Se a guerra do Iraque é uma criação tão própria, assinalada de modo inconfundível pela grife do bushismo, com suas inerentes características de prepotência e auto-engano, daí decorre a segunda pergunta. Por que Bush contou, durante tanto tempo, com o apoio dos americanos? A resposta é que eles estavam anestesiados. John le Carré considerou que atravessavam um período de doença histórica. Sejamos mais condescendentes: estavam anestesiados. O 11 de Setembro pôs o país em estado de choque, e a primeira reação foi o refúgio no patriotismo. Ir contra o presidente era ir contra a nação. Os EUA enrolaram-se na bandeira, e nesse movimento envolveram tanto a oposição democrata quanto a imprensa. A oposição dissolveu-se na sopa em que o governo, aproveitando-se da situação, manipulava o patriotismo e o medo. A imprensa, tão vigilante em outros momentos decisivos, como Watergate e a Guerra do Vietnã, atravessou, dócil e boazinha, um de seus piores períodos.

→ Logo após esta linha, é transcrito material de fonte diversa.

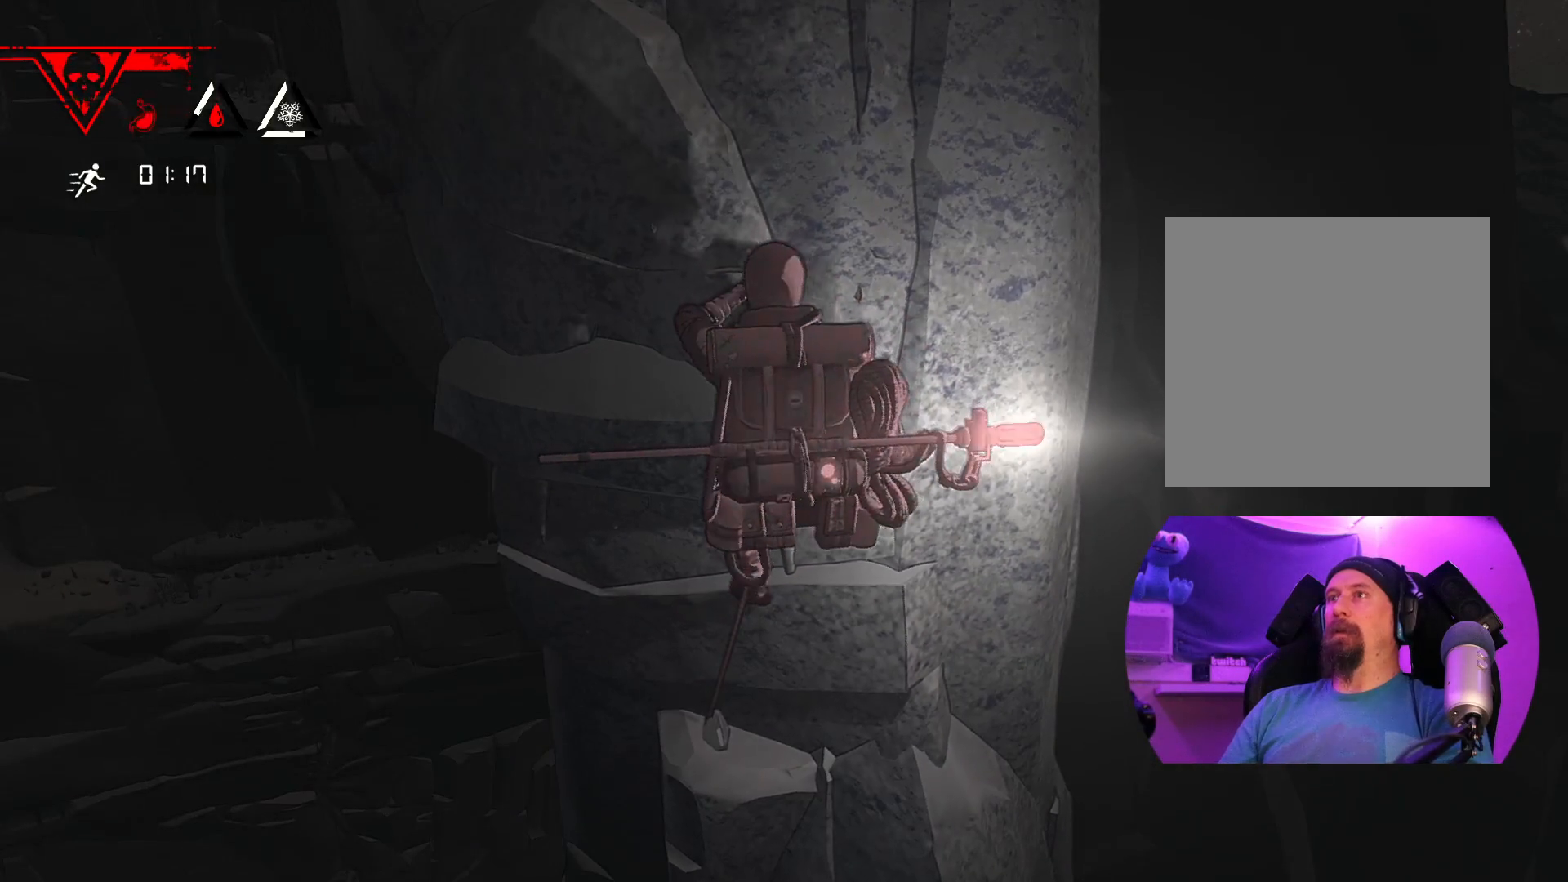
{"dt_ms": 500, "buttons": [], "left_stick": "up", "right_stick": "center", "events": []}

Os olhos se foram abrindo aos poucos. E revelaram-se despertos de vez na eleição da semana passada, quando os republicanos de Bush perderam a maioria na Câmara e no Senado e a maior parte dos governos estaduais. O grande derrotado, sem remissão à vista, foi o bushismo. Bush vai continuar, mesmo porque tem mais dois anos de mandato, mas sem bushismo. Não mais se sustenta a ideologia que lhe revestia a Presidência, vitimada pela própria arrogância e farisaísmo. Ela já fora empurrada a um beco sem saída no Iraque. Recebeu agora do eleitorado a sentença de morte. Não que tudo vá mudar num passe de mágica. A herança maldita é pesada e o Iraque é um problema que Bush provavelmente legará ao sucessor. Mas o ambiente no mundo já se desanuvia.